Biden was even more forceful, calling on Kucinich and Gravel to “stop all this happy talk here about the use of force doesn’t make sense. The use of force in Afghanistan is justified and necessary; in Darfur, justified and necessary; in the Balkans, justified and necessary. You guys can have your happy talk, there’s real life.”
The debate made clear that the Democrats’ chief criticism of the war in Iraq is that it has placed an enormous strain on the fighting capacity of the US military and diverted attention from other threats to US interests throughout the world. The plan for “strategic redeployment” advocated by the Democratic candidates is aimed at maintaining colonial control in Iraq—by waging a bloody counter-insurgency with fewer troops, primarily US Special Forces and the Air Force—and freeing up troops for Afghanistan and interventions in other global hot spots.
This support for militarism stems from the fact that the Democratic Party speaks for the same financial oligarchy as the Republicans. This truth was reiterated throughout the debate, as Clinton, Obama and Edwards went out of their way to praise the multi-millionaire and multi-billionaire hedge fund managers and Wall Street speculators who have enriched themselves at the expense of the great mass of working people. Clinton praised the people willing to invest their money in the “free market system” and the “entrepreneurial economy,” many of whom have poured some of that money into her multi-million-dollar campaign war chest..."

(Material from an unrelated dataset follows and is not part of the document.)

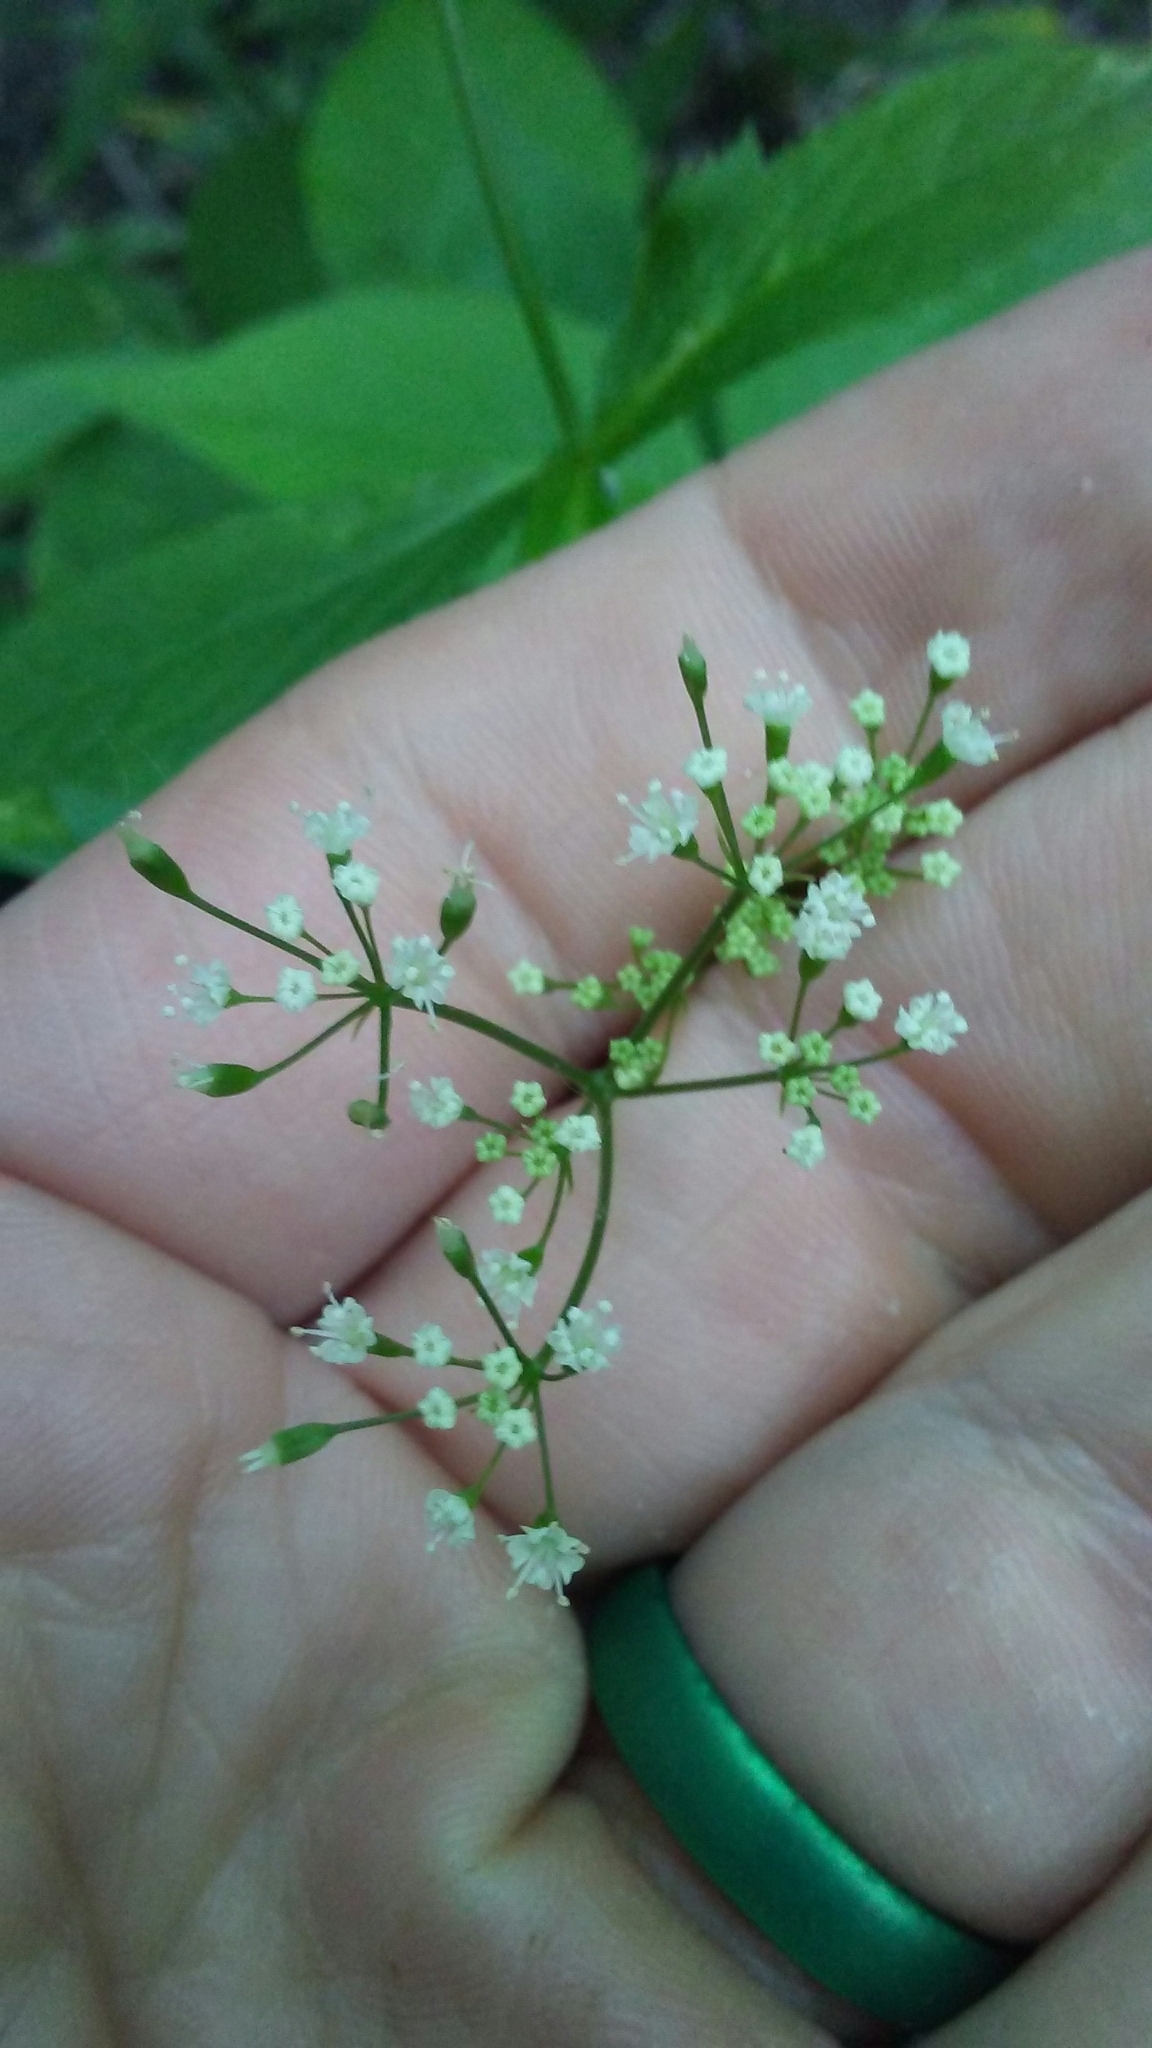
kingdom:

I have questions about Kucinich. Would he ask us to support the Democratic war profiteers against the republican war profiteers. The devil you know is better than...?

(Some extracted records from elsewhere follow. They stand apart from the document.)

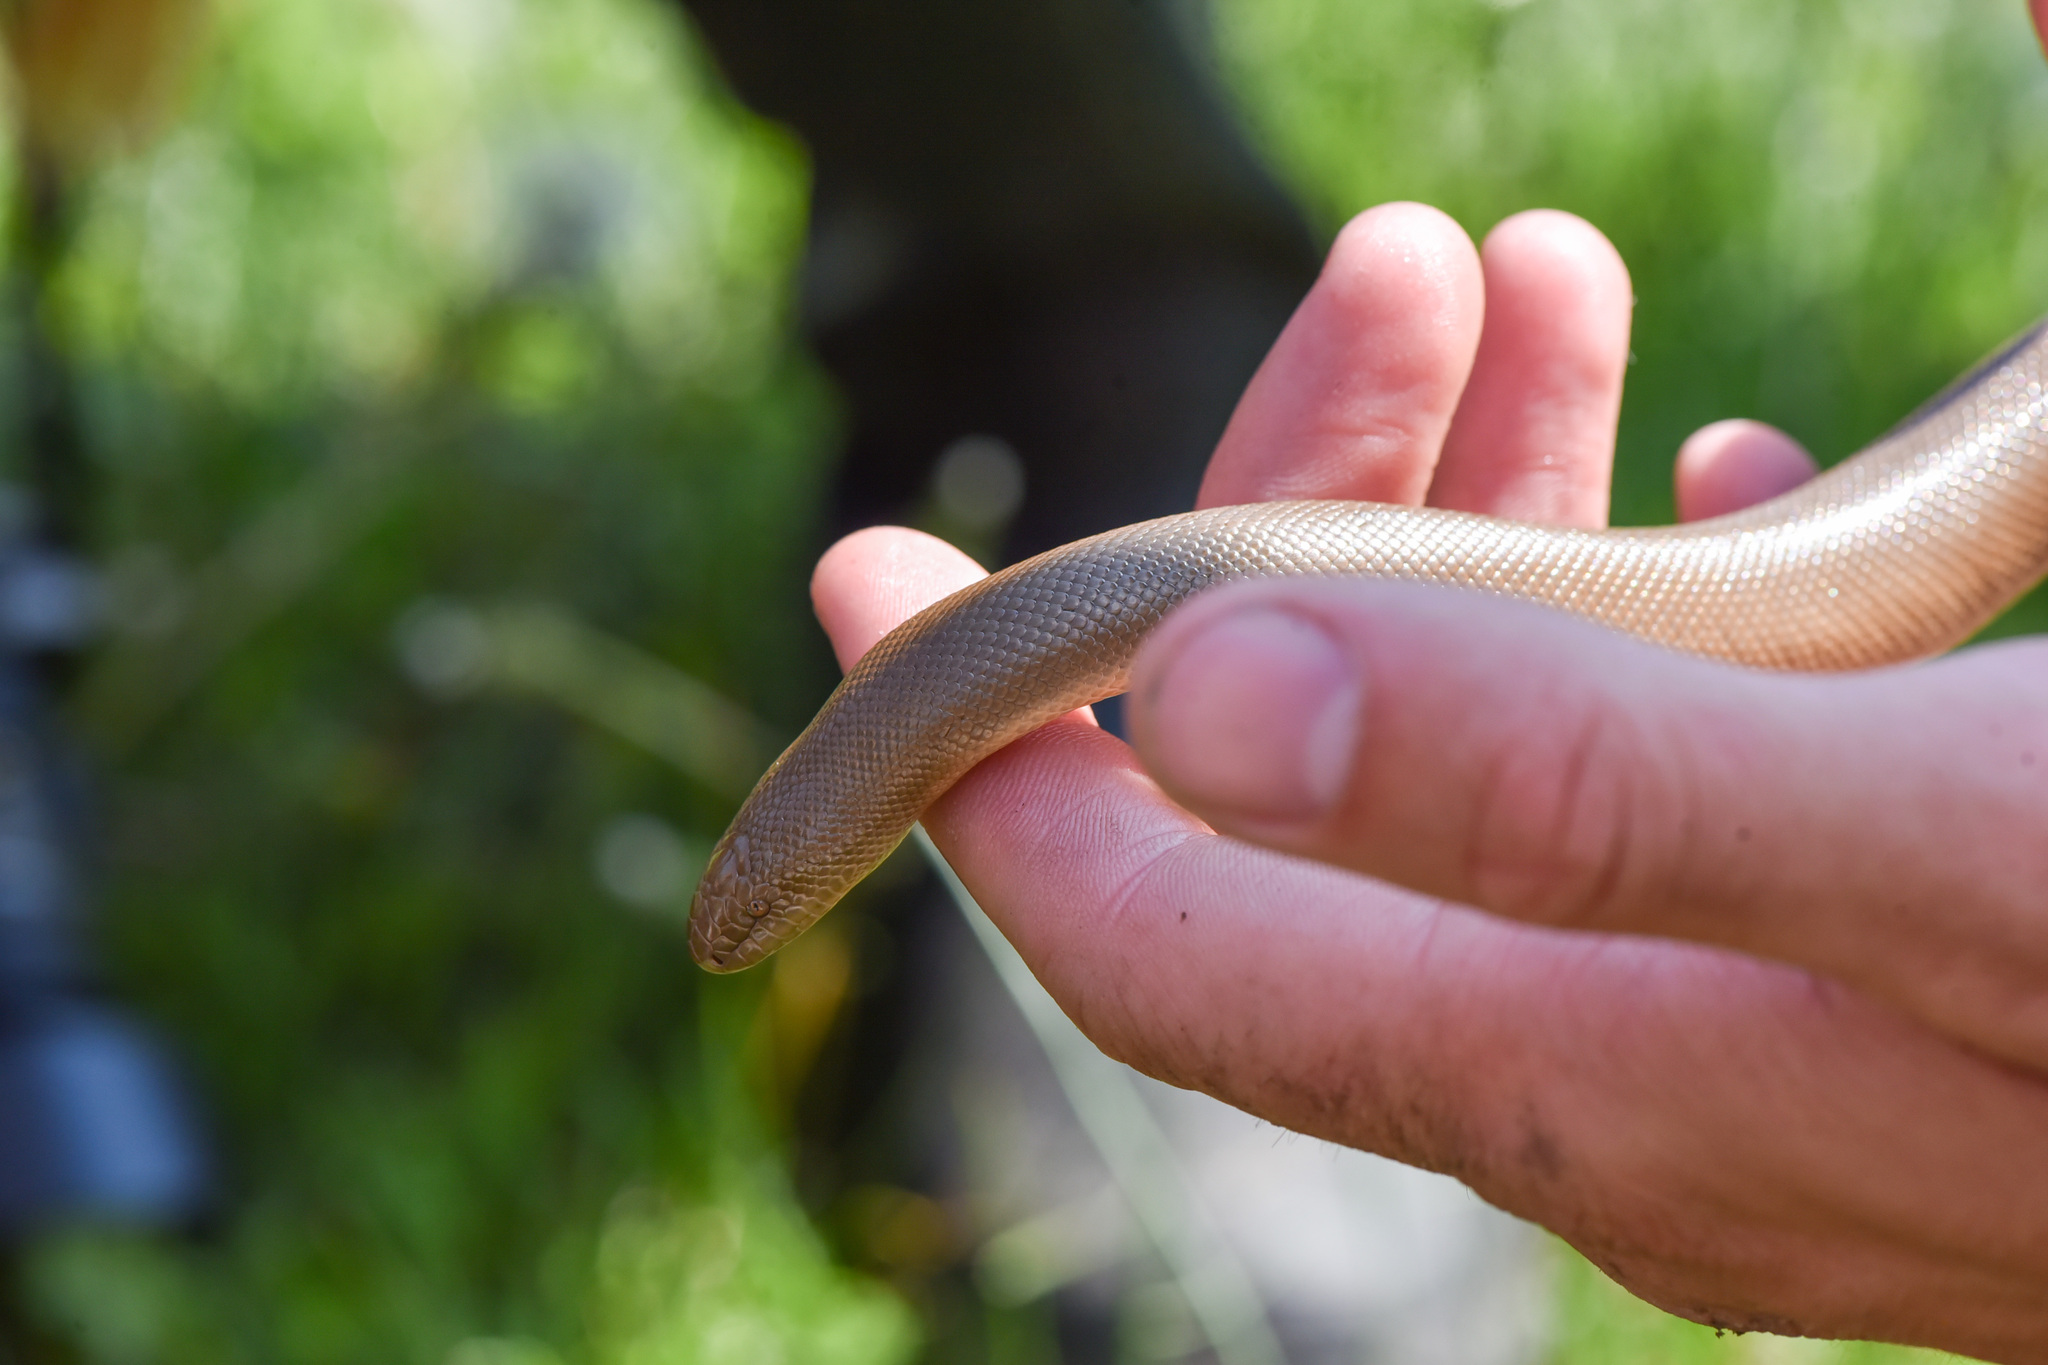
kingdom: Animalia
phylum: Chordata
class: Squamata
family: Boidae
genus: Charina
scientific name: Charina bottae
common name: Northern rubber boa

Would Sen. Gravel do the same kind of thing? Should this even worry us at the moment? I think if that would be their strategy, fall back position, would that influence how effective they could be in the campaign lead up?
Isn't that what a foil would do, provide token opposition?
I'm not saying Sen, Gravel would do such a thing. But, we have to wonder.
The socialists point out that there is no support for the antiwar position in the Democratic party leadership. This is true,, I suppose. I can believe it, at least. But, does that make any difference? I'm sure there was no support in the Democratic Party leadership for opposition to the Viet nam war either.
I think it does make a difference whether the particular candidate is supported by a party that would help get the candidate's policies enacted. A socialist party President without a socialist power in the Congress would be as impotent as a Gravel or Kucinich in the White House without support from enough of Congress.
I don't know what the socialists are offering at the moment, so they are really offering no better option at the moment.